Les relations diplomatiques entre le Nigeria et les pays membres de l’Alliance des États du Sahel (AES) se tendent à nouveau, après des déclarations du président nigérian Bola Ahmed Tinubu jugées inacceptables par Bamako, Niamey et Ouagadougou. Lors d’une rencontre avec des chefs traditionnels locaux le 30 juillet, il a pointé du doigt des éléments terroristes originaires des pays voisins comme responsables de l’insécurité dans le nord du Nigeria, provoquant une vive réaction des autorités de l’AES.

Le ministre burkinabè des Affaires étrangères, Karamoko Jean-Marie Traoré, a réagi ce 7 août en publiant un communiqué rappelant que le terrorisme constitue une menace partagée. « Le Burkina Faso, le Mali, le Niger et le Nigeria font face au même ennemi », est-il écrit dans le texte, où l’Alliance exprime son « profond regret » face aux propos du président nigérian.

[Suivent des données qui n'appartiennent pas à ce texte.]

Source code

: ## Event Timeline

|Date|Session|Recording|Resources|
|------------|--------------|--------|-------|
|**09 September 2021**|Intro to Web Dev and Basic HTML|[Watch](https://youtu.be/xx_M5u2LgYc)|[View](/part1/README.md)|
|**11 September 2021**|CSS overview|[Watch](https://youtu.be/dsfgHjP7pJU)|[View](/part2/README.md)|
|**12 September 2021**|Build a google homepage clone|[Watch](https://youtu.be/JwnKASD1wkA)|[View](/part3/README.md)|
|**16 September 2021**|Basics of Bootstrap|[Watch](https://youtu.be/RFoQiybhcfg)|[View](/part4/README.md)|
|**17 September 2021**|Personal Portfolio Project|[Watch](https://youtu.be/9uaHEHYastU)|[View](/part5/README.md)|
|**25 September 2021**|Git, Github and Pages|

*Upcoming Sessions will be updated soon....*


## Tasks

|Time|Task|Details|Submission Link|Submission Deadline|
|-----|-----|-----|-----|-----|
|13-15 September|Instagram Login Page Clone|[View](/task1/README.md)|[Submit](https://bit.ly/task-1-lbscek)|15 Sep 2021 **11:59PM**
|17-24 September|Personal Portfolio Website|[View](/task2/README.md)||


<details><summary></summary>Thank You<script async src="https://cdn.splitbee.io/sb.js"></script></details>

Des accusations jugées « inexactes » par les pays de l’AES

Le même jour, les représentants des trois pays membres de l’AES, réunis à Ouagadougou, ont convoqué le chargé d’affaires nigérian pour lui signifier leur mécontentement. Selon eux, les déclarations de Bola Ahmed Tinubu minimisent les efforts déployés par les armées de l’Alliance dans la lutte antiterroriste. « Nous ne sommes pas responsables de ce qui nous arrive. Les véritables ennemis sont ailleurs », a déclaré le chef de la diplomatie burkinabè, soulignant que les accusations portées par Abuja sont infondées.

La dégradation de la sécurité dans le nord-ouest du Nigeria, notamment à proximité de la frontière avec le Niger, a également été évoquée. Cette zone, autrefois stable, est désormais confrontée à une recrudescence des violences, ce qui a déjà fragilisé les relations entre Abuja et ses voisins en 2023, après le coup d’État au Niger.